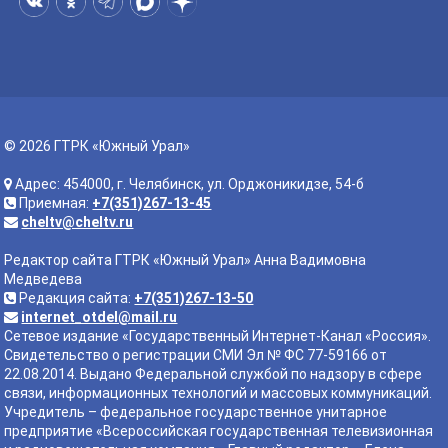
© 2026 ГТРК «Южный Урал»
Адрес: 454000, г. Челябинск, ул. Орджоникидзе, 54-б
Приемная:
+7(351)267-13-45
cheltv@cheltv.ru
Редактор сайта ГТРК «Южный Урал» Анна Вадимовна
Медведева
Редакция сайта:
+7(351)267-13-50
internet_otdel@mail.ru
Сетевое издание «Государственный Интернет-Канал «Россия».
Свидетельство о регистрации СМИ Эл № ФС 77-59166 от
22.08.2014. Выдано Федеральной службой по надзору в сфере
связи, информационных технологий и массовых коммуникаций.
Учредитель – федеральное государственное унитарное
предприятие «Всероссийская государственная телевизионная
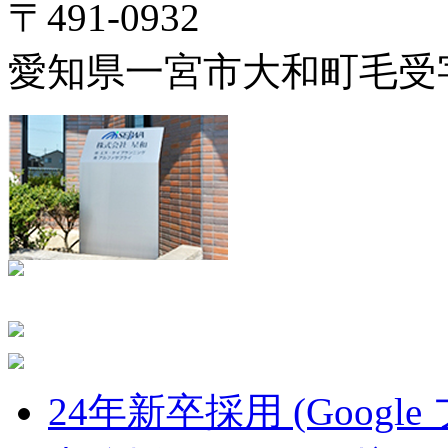
〒491-0932
愛知県一宮市大和町毛受字
24年新卒採用 (Google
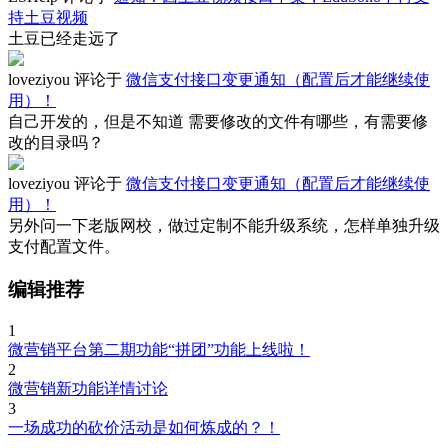
持土豆视频
土豆已经走远了
loveziyou
评论于
微信支付接口变更通知（配置后才能继续使
用）！
自己开发的，但是不知道 需要修改的文件有哪些，有需要修
改的目录吗？
loveziyou
评论于
微信支付接口变更通知（配置后才能继续使
用）！
另外问一下老版网校，做过定制不能升级系统，怎样单独升级
支付配置文件。
编辑推荐
1
微营销平台第二期功能“拼团”功能上线啦！
2
微营销新功能详情讨论
3
一场成功的砍价活动是如何炼成的？！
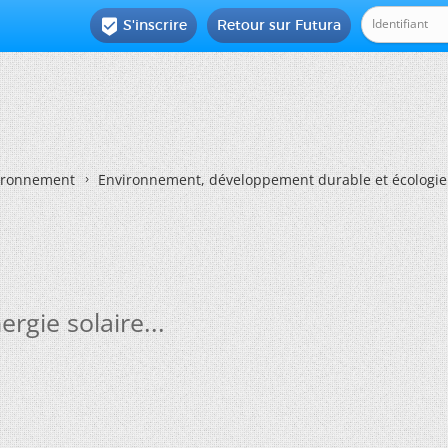
S'inscrire
Retour sur Futura

vironnement
Environnement, développement durable et écologie
rgie solaire...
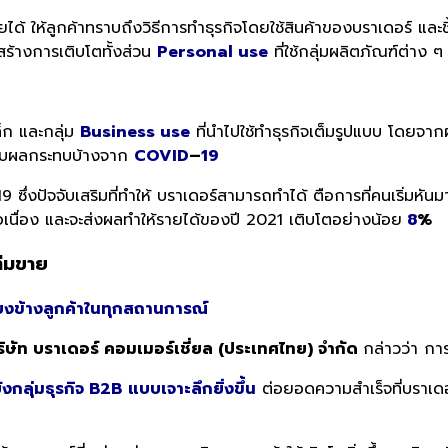
ายได้ ให้ลูกค้าทราบถึงวิธีการทำธุรกิจโดยใช้สินค้าของบราเดอร์ แ
สร้างการเติบโตทั้งส่วน
Personal use
ที่ใช้กลุ่มผลิตภัณฑ์ต่าง ๆ
ล็ก และกลุ่ม
Business use
ที่นำไปใช้ทำธุรกิจเต็มรูปแบบ
โดยจากผ
้รับผลกระทบบ้างจาก
COVID
–
19
ซึ่งปัจจับเสริมที่ทำให้ บราเดอร์สามารถทำได้ ตือการที่คนเริ่มหัน
อเนื่อง และจะส่งผลทำให้รายได้ของปี 2021 เติบโตอย่างน้อย
8
%
ีมขาย
ียงข้างลูกค้าในทุกสถานการณ์
ิษัท บราเดอร์ คอมเมอร์เชี่ยล (ประเทศไทย) จำกัด
กล่าวว่า กา
งกลุ่มธุรกิจ B2B
แบบเจาะลึกยิ่งขึ้น
ต่อยอดความสำเร็จที่บราเดอร์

- [REQUIREMENT] Reproduce, character for character, everything from the line containing "ายได้ ให้ลูกค้าทราบถึงวิธีการทำธุรกิจโดยใช้สินค้าของบราเดอร์ แ" down to the end of the records, including both of those lines.

- [PROBLEM SOLUTION]
ายได้ ให้ลูกค้าทราบถึงวิธีการทำธุรกิจโดยใช้สินค้าของบราเดอร์ แ
สร้างการเติบโตทั้งส่วน
Personal use
ที่ใช้กลุ่มผลิตภัณฑ์ต่าง ๆ
ล็ก และกลุ่ม
Business use
ที่นำไปใช้ทำธุรกิจเต็มรูปแบบ
โดยจากผ
้รับผลกระทบบ้างจาก
COVID
–
19
ซึ่งปัจจับเสริมที่ทำให้ บราเดอร์สามารถทำได้ ตือการที่คนเริ่มหัน
อเนื่อง และจะส่งผลทำให้รายได้ของปี 2021 เติบโตอย่างน้อย
8
%
ีมขาย
ียงข้างลูกค้าในทุกสถานการณ์
ิษัท บราเดอร์ คอมเมอร์เชี่ยล (ประเทศไทย) จำกัด
กล่าวว่า กา
งกลุ่มธุรกิจ B2B
แบบเจาะลึกยิ่งขึ้น
ต่อยอดความสำเร็จที่บราเดอร์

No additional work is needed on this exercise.